Model configs in tr-[language]-config.yml.

***
## English model

In [1]:
!pip -q install "presidio-analyzer[transformers]"
!pip -q install presidio-anonymizer

In [1]:
from presidio_analyzer import AnalyzerEngine, RecognizerRegistry
from presidio_analyzer.nlp_engine import NlpEngineProvider

text = "My name is Don and my phone number is 555-223-4495"

# Create configuration containing engine name and models
conf_file = "./testi-config.yml"

# Create NLP engine based on configuration
provider = NlpEngineProvider(conf_file=conf_file)
nlp_engine = provider.create_engine()

# Pass the created NLP engine and supported_languages to the AnalyzerEngine
analyzer = AnalyzerEngine(
    nlp_engine=nlp_engine, 
    supported_languages=["en","fi"]
)

results = analyzer.analyze(text=text, language="en")
print(results)

Some weights of the model checkpoint at dslim/bert-base-ner were not used when initializing BertForTokenClassification: ['bert.pooler.dense.bias', 'bert.pooler.dense.weight']
- This IS expected if you are initializing BertForTokenClassification from the checkpoint of a model trained on another task or with another architecture (e.g. initializing a BertForSequenceClassification model from a BertForPreTraining model).
- This IS NOT expected if you are initializing BertForTokenClassification from the checkpoint of a model that you expect to be exactly identical (initializing a BertForSequenceClassification model from a BertForSequenceClassification model).


[type: PHONE_NUMBER, start: 38, end: 50, score: 0.75]


In [2]:
#above does analysis, now anonymize
from presidio_anonymizer import AnonymizerEngine

# Analyzer results are passed to the AnonymizerEngine for anonymization

anonymizer = AnonymizerEngine()
anonymized_text = anonymizer.anonymize(text=text, analyzer_results=results)

print(anonymized_text)


text: My name is Don and my phone number is <PHONE_NUMBER>
items:
[
    {'start': 38, 'end': 52, 'entity_type': 'PHONE_NUMBER', 'text': '<PHONE_NUMBER>', 'operator': 'replace'}
]



## Finnish text on English model

In [None]:
text = "Minun nimeni on Aku ja puhelinnumeroni on 044 2235595"

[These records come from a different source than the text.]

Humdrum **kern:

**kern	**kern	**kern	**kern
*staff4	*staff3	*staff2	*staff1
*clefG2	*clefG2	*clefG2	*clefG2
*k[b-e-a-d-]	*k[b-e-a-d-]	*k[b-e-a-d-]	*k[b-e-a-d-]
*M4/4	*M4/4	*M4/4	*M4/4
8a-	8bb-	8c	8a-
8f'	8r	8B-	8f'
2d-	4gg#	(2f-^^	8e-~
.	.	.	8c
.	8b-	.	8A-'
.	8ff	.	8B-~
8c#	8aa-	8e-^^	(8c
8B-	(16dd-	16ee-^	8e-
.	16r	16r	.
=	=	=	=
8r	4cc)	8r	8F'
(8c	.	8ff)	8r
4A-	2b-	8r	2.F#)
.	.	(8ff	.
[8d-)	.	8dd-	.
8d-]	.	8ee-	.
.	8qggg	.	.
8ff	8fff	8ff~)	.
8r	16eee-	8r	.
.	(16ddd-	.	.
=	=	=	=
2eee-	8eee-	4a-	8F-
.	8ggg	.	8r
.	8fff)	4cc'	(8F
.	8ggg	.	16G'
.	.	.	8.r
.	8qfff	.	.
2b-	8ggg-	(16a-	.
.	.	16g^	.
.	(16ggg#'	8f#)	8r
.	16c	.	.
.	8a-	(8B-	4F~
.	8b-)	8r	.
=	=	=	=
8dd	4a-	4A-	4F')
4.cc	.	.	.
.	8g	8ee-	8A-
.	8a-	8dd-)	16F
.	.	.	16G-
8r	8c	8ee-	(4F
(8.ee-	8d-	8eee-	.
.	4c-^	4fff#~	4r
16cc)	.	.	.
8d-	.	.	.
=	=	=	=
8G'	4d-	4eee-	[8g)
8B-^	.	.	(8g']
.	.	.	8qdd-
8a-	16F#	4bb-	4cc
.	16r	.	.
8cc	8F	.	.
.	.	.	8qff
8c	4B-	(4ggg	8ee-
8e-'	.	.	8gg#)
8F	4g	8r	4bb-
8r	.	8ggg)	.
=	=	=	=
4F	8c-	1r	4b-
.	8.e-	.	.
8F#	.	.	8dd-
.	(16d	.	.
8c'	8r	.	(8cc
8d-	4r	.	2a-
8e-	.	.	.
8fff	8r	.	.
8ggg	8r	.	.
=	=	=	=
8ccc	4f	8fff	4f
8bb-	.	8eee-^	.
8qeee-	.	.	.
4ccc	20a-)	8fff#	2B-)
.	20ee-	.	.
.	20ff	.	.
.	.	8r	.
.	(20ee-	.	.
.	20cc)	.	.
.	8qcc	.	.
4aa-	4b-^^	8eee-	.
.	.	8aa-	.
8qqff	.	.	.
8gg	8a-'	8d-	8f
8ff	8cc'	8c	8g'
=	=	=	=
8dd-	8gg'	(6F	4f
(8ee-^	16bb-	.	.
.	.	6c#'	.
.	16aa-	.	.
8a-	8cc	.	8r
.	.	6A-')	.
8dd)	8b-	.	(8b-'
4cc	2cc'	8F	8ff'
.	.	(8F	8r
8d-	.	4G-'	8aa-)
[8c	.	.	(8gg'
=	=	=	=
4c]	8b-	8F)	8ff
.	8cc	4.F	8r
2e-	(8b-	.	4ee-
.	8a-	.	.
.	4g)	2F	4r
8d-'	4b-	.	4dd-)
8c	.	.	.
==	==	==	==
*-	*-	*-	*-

results = analyzer.analyze(text=text, language="en")
print(results)
anonymized_text = anonymizer.anonymize(text=text, analyzer_results=results)
print(anonymized_text)

## Finnish on Finnish model

In [None]:
text = "Minun nimeni on Aku ja puhelinnumeroni on 051-223-5595"

results = analyzer.analyze(text=text, language="fi")
#print(results)

anonymizer = AnonymizerEngine()
anonymized_text = anonymizer.anonymize(text=text, analyzer_results=results)

print(anonymized_text)

## Test set?

In [None]:
# test set?
import json

file_path = 'testset.jsonl'

data = []
with open(file_path, 'r') as file:
    for line in file:
        data.append(json.loads(line))

In [None]:
for d in data:
    results = analyzer.analyze(text=d["original"], language=d["language"])
    anonymized_text = anonymizer.anonymize(text=d["original"], analyzer_results=results)
    print(anonymized_text.text)
    print(d["redacted"])
    print("---------")